Throwback Thursday: Art Alive Living Art Contests

May 4, 2017

For the past 20 years, the Albright-Knox has held an annual contest called Art Alive, during which participants create living representations of famous works of art for great prizes.

Most participants are students and student groups, though we also welcome community groups, organizations, families, and individuals. Participants build their stunning replicas—often called tableaux—using people, props, and their creativity.

Here is a look back at some memorable moments from the past several contests. 

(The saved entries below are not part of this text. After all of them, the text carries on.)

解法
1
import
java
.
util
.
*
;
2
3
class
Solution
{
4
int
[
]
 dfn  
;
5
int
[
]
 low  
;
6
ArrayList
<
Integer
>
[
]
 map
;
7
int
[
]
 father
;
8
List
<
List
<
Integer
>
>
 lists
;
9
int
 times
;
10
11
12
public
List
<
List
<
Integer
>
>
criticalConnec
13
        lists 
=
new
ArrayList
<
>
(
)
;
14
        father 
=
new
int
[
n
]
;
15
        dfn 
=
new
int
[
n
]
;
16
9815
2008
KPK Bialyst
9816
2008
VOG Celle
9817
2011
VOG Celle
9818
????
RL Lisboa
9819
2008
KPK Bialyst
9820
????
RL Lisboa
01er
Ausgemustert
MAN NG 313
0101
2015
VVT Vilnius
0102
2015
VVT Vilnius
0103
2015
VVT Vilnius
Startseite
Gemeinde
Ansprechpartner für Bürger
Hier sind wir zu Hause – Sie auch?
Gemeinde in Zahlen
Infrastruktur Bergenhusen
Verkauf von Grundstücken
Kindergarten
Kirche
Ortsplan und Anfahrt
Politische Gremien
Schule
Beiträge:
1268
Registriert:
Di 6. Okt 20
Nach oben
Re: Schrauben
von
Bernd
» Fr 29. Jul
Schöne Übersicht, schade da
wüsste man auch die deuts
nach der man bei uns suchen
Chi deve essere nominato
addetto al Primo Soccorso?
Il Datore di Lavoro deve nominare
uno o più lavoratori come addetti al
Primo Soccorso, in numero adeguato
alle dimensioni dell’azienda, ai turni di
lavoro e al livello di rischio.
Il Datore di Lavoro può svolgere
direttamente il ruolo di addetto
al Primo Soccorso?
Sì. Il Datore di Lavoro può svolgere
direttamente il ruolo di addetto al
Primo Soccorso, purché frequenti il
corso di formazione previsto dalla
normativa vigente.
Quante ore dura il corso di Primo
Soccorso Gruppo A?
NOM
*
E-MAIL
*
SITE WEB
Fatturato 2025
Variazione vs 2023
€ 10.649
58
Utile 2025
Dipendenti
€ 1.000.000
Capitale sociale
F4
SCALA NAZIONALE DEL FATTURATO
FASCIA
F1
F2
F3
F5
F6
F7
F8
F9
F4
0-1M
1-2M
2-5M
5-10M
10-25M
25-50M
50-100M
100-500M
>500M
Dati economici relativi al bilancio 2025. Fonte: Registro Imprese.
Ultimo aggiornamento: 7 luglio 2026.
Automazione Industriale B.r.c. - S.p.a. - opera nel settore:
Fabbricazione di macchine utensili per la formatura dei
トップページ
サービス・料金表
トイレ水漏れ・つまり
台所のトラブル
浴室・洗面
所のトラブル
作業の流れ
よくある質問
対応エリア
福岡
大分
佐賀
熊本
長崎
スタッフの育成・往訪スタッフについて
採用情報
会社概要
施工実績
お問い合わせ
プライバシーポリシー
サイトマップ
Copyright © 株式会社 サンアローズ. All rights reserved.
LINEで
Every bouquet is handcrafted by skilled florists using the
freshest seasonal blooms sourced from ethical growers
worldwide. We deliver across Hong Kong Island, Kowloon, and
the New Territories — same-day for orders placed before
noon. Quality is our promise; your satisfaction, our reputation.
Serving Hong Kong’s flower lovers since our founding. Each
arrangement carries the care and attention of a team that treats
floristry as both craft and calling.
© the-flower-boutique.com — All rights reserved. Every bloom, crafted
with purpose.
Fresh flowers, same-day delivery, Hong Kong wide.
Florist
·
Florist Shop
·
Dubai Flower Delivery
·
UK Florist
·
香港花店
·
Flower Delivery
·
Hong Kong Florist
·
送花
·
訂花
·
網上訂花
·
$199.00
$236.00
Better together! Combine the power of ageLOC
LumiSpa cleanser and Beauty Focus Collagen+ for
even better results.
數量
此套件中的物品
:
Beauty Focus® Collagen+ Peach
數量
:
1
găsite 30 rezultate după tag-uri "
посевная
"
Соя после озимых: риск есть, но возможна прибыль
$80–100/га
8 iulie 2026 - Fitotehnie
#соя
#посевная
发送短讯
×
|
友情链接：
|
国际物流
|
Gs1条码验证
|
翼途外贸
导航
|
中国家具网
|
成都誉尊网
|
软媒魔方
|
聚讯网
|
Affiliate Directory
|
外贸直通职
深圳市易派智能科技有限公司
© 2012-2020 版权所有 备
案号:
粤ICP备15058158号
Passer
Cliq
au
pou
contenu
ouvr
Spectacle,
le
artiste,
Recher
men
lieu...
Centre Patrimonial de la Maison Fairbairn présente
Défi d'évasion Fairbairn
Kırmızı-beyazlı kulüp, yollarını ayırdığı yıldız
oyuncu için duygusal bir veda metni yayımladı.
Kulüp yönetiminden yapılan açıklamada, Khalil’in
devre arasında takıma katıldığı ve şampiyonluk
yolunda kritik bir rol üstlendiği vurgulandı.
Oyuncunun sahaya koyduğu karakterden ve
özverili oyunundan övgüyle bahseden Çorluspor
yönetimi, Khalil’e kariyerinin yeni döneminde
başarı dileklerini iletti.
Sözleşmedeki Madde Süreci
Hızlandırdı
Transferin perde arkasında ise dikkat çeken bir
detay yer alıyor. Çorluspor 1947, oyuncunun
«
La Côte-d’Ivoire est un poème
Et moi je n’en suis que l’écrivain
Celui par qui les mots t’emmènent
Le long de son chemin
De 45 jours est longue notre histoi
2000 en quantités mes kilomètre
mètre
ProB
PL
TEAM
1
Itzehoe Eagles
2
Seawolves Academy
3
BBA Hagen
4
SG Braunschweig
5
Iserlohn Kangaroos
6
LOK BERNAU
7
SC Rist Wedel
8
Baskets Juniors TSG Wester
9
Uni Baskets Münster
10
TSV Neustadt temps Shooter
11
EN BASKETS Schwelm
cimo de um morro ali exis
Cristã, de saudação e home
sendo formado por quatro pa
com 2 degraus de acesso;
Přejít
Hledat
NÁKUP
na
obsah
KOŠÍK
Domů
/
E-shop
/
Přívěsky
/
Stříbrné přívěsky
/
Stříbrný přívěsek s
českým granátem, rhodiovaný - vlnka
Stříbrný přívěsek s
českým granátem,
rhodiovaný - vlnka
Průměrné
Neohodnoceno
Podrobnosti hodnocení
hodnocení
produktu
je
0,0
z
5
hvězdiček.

Guests check out Queen of Heaven Art Club's re-creation of Franz Marc’s The Wolves (Balkan War), 1913 (Collection Albright-Knox Art Gallery), at Art Alive 2016. Photograph by Tom Loonan.

Artist Amanda Browder (right) with Aerin and Nicole Wagner's re-creation of Browder’s Rapunzel, 2006 (Private Collection), at Art Alive 2016. Photograph by Tom Loonan.

Guests view Gowanda High School’s re-creation of Augustus Saint-Gaudens’s Eight Caryatid Figures, 1906–07 (Collection Albright-Knox Art Gallery), in front of the actual works at Art Alive 2015. Photograph by Tom Loonan.

Students from North Collins Junior/Senior High School take a break from re-creating Winslow Homer’s Croquet Players, 1865 (Collection Albright-Knox Art Gallery), to vote in the People's Choice Awards at Art Alive 2014. Photograph by Tom Loonan.

A guest takes a photo of Stanley G. Falk School's re-creation of Fred W. McDarrah’s George Segal with Cinema, New York 1/3, 1964, 1964 (Collection Albright-Knox Art Gallery), at Art Alive 2014. Photograph by Tom Loonan.

A guest tests out Catholic Academy of West Buffalo's re-creation of Jim Lambie’s Zobop (Stairs), 2003 (Collection Albright-Knox Art Gallery), at Art Alive 2013. Photograph by Tom Loonan.

This year marks the 21st installment of Art Alive. The deadline to register your tableau is Thursday, May 18, and the contest will be held on Saturday, June 3, from noon to 2 pm, on the museum's grounds facing Hoyt Lake.